- 2021/06/17 掲載
焦点:近づくFRBのテーパリング、高ボラに身構える債券投資家
FRB当局者は16日、これまでの想定よりも早く、2023年に2回の利上げの可能性があるとの見方を示した。パウエルFRB議長は連邦公開市場委員会(FOMC)後の記者会見で、テーパリング(量的緩和の縮小)に関し、FRBの目標達成に向けた進展について議論したと説明。「今後のFOMCで引き続き検証していく」と述べた。
ジャナス・ヘンダーソンのグローバル債券ポートフォリオマネジャー、ジェイソン・イングランド氏は「FRBはノイズ(雑音)の多くなる夏季のデータを様子見する姿勢を明確にした」と指摘。各中銀首脳が集まる8月下旬のジャクソンホール会合にかけて債券市場ではボラティリティーが高まると予想する。
テーパリングの具体的な時期を巡る問題は金融市場の気掛かり材料となっている。16日は米株が下落し、ドルが上昇。米国債利回りは上昇した。
一部の市場参加者はインフレが予想以上に強まるなどの兆候が見られれば、極端な反応が生じる可能性があると指摘。
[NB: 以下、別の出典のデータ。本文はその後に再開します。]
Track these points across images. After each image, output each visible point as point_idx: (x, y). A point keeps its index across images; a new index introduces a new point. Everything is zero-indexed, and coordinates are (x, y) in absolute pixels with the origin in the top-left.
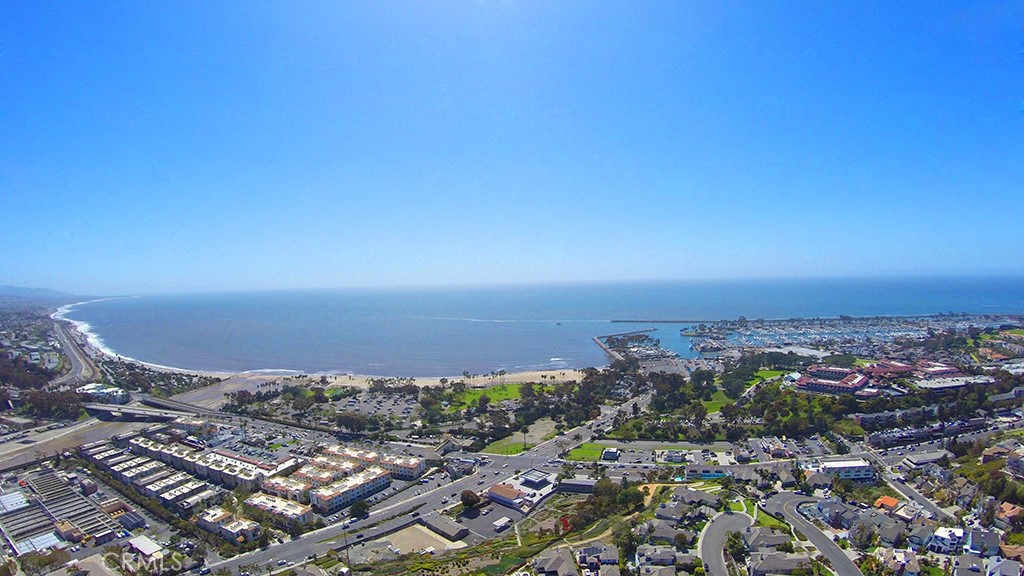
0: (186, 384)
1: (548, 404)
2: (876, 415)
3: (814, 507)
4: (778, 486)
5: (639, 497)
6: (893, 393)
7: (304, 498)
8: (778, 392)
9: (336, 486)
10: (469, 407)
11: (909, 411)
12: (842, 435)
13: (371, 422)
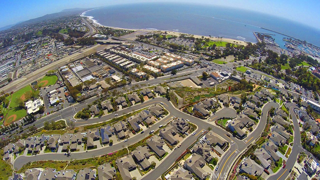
0: (124, 33)
1: (234, 51)
3: (298, 111)
4: (292, 100)
5: (252, 88)
7: (159, 68)
8: (306, 72)
9: (168, 65)
10: (209, 47)
13: (179, 47)
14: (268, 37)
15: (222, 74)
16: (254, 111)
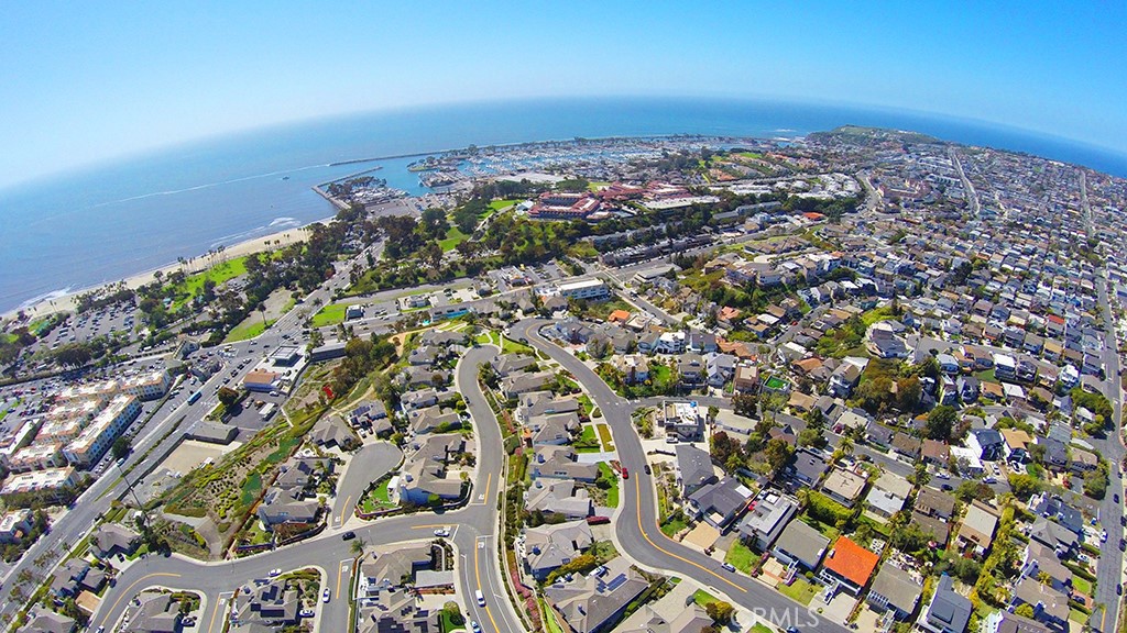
1: (279, 273)
2: (608, 236)
3: (554, 328)
4: (519, 314)
5: (391, 349)
6: (624, 215)
7: (61, 461)
8: (512, 223)
9: (86, 432)
10: (195, 298)
11: (638, 231)
12: (577, 257)
13: (94, 348)
14: (365, 182)
15: (279, 363)
16: (442, 407)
パウエル議長は、政策当局者は「ビハインド・ザ・カーブ(後手に回る)」の状況に直面していないと述べた。
リームズ・アセット・マネジメントのマネジングディレクター、トッド・トンプソン氏は、実質金利が依然としてマイナスになっていることを考慮すると、過去最高水準となっている求人件数に伴う賃金圧力が多くの市場参加者の想定よりも早い行動をFRBに強いるだろうと指摘。「経済が急速なペースで拡大する中、マイナスの実質金利は現実とずれがあり、(利上げを通じて)調整される必要がある」と話した。
10年物国債は実質金利ベースでマイナス0.75%となっている。
PIMCOの北米担当エコノミスト、ティファニー・ワイルディング氏は今回のFOMCのメッセージについて、FRBは「景気下振れリスクからインフレ期待の上振れリスクに管理態勢をシフトしている」と指摘。「これから分かるのは、目標を上回るインフレに対するFRBの寛容度はわれわれの想定よりもやや低い可能性があるということだ」と述べた。
<「タントラム」は見込まず>
FRBが量的緩和策の縮小を示唆して債券投資家の大規模なろうばい売りを引き起こした2013年のいわゆる「テーパー・タントラム(かんしゃく)」の再来は見込まれていない。
ブラックロックのグローバル債券部門最高投資責任者(CIO)、リック・リーダー氏は、テーパリングが「景気や市場に明白なストレス」を引き起こすとは考えていないと指摘した。
前出のワイルディング氏もテーパー・タントラムの再発は見込んでいないとし、「早ければ9月にもテーパリングのアナウンスのようなもの」があるかもしれないと語った。
リーダー・キャピタルのジョン・レカス社長は、来年のどこかの時点で米景気回復が衰える可能性が懸念されると指摘。年末に「より厳しい経済」になっているかもしれないとした上で、「FRBの様子見アプローチは理にかなっていると思う」と述べた。